Nur in einem Punkt zeigten sich die Bergdietiker bei der ausserordentlichen Gemeindeversammlung am Montagabend nicht einverstanden mit den Planungen ihres Gemeinderats bezüglich der Sanierung und den Umbau des Schulhauses 2. Die Stimmbürger sollten für dieses Vorhaben einen Kredit von knapp 4,3 Millionen Franken genehmigen. Das Gebäude von 1972 ist arg in die Jahre gekommen.

Auf der To-do-Liste stehen unter anderem der Erdbebenschutz, eine Schadstoffsanierung, die energetische Sanierung, Verbesserungen beim Brandschutz und eben eine neue Heizungsanlage. Dass gerade die zu reden geben würde, war nicht verwunderlich, setzte der Gemeinderat aus finanziellen und raumplanerischen Gründen doch auf eine konventionelle Ölheizung. «Nicht mehr zeitgemäss» monierten an die etwa zehn Votanten, die sich kritisch zu Wort meldeten.

«Wieso die öffentliche Hand da mit einem fossilen Energieträger weiterfahren will, kann ich nicht verstehen», meinte ein Stimmbürger. Auch ein anderer äusserte Unverständnis: «Wieso wird eine Pelletanlage gleich ausgenommen?»

Zweites System wird gebraucht

Der Gemeinderat hatte fünf verschiedene Heizungstechniken analysieren lassen. Neben der Ölfeuerung eine Erdsonden-Wärmepumpen-Anlage, eine Pelletfeuerungsanlage, eine Holzschnitzelfeuerung und eine Luft/Wasser-Wärmepumpenanlage.

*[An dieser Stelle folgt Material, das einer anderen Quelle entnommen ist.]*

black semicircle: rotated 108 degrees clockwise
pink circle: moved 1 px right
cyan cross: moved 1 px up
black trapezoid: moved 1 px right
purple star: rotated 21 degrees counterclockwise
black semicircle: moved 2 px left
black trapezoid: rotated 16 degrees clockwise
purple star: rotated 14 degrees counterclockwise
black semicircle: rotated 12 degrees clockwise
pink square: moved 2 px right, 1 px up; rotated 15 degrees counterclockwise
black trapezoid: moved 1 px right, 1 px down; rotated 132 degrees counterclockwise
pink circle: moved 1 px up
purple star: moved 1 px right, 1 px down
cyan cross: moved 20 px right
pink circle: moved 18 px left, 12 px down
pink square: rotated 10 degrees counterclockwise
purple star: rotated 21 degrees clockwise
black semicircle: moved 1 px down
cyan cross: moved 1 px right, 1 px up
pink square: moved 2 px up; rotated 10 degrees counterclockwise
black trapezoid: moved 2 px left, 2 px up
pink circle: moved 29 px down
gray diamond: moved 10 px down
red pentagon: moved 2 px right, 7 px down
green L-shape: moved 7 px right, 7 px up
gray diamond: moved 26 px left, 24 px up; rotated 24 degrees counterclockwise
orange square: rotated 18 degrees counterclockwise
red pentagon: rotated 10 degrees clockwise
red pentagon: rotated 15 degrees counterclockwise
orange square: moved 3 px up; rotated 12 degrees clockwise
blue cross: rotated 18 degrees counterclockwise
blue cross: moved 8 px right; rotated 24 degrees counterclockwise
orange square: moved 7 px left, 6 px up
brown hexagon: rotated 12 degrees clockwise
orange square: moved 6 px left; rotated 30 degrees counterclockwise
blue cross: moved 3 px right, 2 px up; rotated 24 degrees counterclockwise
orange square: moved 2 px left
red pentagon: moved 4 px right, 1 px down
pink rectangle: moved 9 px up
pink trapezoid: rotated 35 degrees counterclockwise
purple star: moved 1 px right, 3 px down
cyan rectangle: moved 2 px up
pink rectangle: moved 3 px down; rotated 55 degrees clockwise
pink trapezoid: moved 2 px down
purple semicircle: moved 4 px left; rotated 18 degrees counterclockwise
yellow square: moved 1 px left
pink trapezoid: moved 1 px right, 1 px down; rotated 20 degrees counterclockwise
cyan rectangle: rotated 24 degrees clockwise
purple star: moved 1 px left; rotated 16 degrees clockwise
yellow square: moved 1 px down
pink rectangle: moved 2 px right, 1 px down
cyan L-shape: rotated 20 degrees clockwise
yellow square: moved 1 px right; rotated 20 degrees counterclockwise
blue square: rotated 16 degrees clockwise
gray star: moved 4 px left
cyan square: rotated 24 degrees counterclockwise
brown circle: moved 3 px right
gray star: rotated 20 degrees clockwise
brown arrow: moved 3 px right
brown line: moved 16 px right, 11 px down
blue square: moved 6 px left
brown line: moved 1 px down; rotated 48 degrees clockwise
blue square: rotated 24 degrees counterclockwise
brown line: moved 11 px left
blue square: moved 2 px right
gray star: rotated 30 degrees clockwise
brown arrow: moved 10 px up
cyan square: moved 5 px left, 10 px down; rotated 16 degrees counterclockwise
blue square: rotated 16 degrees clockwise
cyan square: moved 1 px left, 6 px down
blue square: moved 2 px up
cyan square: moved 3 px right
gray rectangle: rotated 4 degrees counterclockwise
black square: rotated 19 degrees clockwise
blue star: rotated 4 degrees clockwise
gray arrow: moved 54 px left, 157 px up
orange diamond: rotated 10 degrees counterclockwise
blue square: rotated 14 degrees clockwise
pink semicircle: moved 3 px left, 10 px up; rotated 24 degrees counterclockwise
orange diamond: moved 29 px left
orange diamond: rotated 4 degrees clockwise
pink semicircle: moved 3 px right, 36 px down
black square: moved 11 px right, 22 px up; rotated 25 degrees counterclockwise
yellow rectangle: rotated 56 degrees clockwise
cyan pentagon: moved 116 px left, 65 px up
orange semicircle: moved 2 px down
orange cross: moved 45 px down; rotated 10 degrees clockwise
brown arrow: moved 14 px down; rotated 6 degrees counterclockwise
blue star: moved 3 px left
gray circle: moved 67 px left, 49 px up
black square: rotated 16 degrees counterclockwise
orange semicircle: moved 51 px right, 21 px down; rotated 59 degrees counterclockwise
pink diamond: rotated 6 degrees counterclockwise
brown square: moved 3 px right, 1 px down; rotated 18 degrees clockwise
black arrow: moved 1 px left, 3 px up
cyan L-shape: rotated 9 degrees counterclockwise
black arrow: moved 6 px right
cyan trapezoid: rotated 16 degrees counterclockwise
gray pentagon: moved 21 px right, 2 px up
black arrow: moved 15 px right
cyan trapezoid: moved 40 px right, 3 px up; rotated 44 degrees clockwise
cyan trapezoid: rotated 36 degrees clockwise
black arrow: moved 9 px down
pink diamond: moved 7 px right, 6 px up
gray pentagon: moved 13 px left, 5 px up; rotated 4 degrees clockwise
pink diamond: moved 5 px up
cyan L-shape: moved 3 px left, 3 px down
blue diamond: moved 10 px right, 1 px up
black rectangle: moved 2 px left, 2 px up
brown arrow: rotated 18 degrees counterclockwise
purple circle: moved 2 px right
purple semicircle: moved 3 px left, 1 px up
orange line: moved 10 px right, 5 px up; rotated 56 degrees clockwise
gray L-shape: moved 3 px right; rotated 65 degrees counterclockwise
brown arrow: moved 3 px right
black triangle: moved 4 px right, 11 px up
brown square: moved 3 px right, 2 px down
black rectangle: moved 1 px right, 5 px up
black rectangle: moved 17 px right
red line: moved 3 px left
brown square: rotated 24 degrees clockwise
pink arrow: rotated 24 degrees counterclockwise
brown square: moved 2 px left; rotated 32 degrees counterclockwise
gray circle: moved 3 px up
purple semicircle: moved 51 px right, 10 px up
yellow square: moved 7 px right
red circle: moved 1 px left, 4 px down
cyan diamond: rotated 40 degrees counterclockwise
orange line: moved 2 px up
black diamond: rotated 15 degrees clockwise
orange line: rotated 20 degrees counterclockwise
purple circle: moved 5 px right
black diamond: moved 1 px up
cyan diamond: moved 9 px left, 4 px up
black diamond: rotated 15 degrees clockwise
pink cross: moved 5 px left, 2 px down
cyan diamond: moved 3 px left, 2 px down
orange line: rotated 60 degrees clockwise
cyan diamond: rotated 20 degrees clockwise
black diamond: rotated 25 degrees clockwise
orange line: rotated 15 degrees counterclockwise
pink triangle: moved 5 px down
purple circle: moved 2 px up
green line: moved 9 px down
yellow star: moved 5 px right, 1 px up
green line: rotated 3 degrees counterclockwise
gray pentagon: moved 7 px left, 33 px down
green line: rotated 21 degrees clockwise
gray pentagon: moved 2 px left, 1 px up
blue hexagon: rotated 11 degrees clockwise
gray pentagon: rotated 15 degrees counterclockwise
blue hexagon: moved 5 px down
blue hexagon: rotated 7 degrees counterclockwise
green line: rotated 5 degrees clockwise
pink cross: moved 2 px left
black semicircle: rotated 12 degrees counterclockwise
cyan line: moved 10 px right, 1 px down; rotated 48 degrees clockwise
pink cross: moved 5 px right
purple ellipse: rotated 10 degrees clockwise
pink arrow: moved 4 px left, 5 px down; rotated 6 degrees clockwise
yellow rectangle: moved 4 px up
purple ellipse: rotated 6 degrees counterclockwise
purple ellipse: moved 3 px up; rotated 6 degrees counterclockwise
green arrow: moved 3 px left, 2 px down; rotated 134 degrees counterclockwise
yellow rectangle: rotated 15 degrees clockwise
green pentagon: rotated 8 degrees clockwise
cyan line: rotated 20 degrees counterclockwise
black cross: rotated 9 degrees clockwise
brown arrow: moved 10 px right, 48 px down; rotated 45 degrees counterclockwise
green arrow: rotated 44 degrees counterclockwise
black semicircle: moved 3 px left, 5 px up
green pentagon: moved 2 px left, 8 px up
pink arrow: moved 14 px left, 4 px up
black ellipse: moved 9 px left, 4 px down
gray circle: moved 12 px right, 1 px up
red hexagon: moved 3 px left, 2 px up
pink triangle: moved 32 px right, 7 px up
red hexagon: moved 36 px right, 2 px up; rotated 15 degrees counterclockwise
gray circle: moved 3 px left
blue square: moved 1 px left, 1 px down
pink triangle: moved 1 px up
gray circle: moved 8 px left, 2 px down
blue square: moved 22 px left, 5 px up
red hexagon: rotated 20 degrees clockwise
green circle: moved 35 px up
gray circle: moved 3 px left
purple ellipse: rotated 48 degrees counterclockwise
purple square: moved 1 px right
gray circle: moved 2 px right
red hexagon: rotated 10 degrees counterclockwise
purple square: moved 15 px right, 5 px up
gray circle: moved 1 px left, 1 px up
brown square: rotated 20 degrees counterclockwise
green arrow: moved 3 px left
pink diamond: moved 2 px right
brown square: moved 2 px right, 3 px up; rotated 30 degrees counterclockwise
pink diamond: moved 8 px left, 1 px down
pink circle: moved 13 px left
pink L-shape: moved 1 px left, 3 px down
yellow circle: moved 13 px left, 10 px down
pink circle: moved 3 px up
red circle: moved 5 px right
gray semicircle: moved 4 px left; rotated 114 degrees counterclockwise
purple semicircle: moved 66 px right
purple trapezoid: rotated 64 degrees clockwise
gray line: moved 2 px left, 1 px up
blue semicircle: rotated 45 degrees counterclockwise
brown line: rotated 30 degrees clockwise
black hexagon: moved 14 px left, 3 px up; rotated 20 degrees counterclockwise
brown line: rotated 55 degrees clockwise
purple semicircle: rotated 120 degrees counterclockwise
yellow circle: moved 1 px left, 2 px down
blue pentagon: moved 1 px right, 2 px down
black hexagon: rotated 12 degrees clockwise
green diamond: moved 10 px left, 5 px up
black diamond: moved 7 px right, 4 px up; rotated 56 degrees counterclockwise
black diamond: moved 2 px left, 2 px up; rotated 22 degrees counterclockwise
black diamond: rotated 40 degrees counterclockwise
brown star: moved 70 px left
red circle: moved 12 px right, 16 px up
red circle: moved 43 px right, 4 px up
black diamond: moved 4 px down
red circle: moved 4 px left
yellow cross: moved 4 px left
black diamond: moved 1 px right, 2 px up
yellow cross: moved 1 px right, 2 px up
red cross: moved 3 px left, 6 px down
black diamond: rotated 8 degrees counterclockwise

Gemeinderat Urs Emch, der das Bauvorhaben auf der Versammlung präsentierte, gab aber zu, dass man sich mit den letzten dreien nicht näher befasst hat. «Diese sind bivalente Systeme, das heisst man braucht, um die Spitzen bei grosser Kälte zu brechen, zusätzlich eine Ölfeuerung.» Das würde daher nicht nur mehr kosten. Man würde auch den frei werdenden Raum im Keller, der dringend zur schulischen Nutzung gebraucht werde, wieder verlieren. Der Entscheid gegen die Erdsonden-Anlage fiel aus Kostengründen auch im Unterhalt und bei den Abschreibungen sowie der zahlreichen Löcher wegen, die im Sportplatz gebohrt werden müssten.

«Warum hat man denn keine Gasheizung angeschaut?» Emch: «Da wir kein Gas in der Gemeinde haben, stand das nicht zur Diskussion.» Auch das Aufstellen eines Biogastanks wurde von einer Bergdietikerin angesprochen. Letztlich kristallisierte sich aber die Luft/Wasser-Wärmepumpen-Lösung als der Favorit im Plenum heraus, trotz der höheren Kosten.

Bürger findet die Lösung

«Warum nutzen wir nicht einfach die vorhandene Ölheizungsanlage des Schulhauses 1, um die Spitzen abzudecken?», stellte schliesslich Thomas Wirz die Masterfrage des Abends und brauchte auch gleich den Antrag ein, darüber abstimmen zu lassen. Die Kosten würden sich in Grenzen halten, und man würde auch den Kellerraum nicht verlieren. Emch goss zunächst etwas Wasser in den Wein: «Die Heizung ist für das Schulhaus ausgelegt, man kann sie nicht nach oben skalieren.» Das müsse man sich erst anschauen. Fredy Meier von LFS Ingenieure Haustechnik, die die Heizungsanalysen für die Gemeinde erstellte, bestätigte die technische Machbarkeit. «Man müsste lediglich eine Fernleitung legen und einen grösseren Kessel einbauen.»

Zur Abstimmung standen schliesslich die Varianten Ölheizung für 428 000 Franken und die Luft/Wasser-Wärmepumpen-Lösung für 470 000 Franken. Der Entscheid fiel mit 40 zu 48 zugunsten der Luft/Wasser-Wärmepumpe. Die Abstimmung zum Kreditbegehren in Höhe von jetzt neu 4,7 Millionen Franken war dann eine klare Sache: mit grosser Mehrheit angenommen.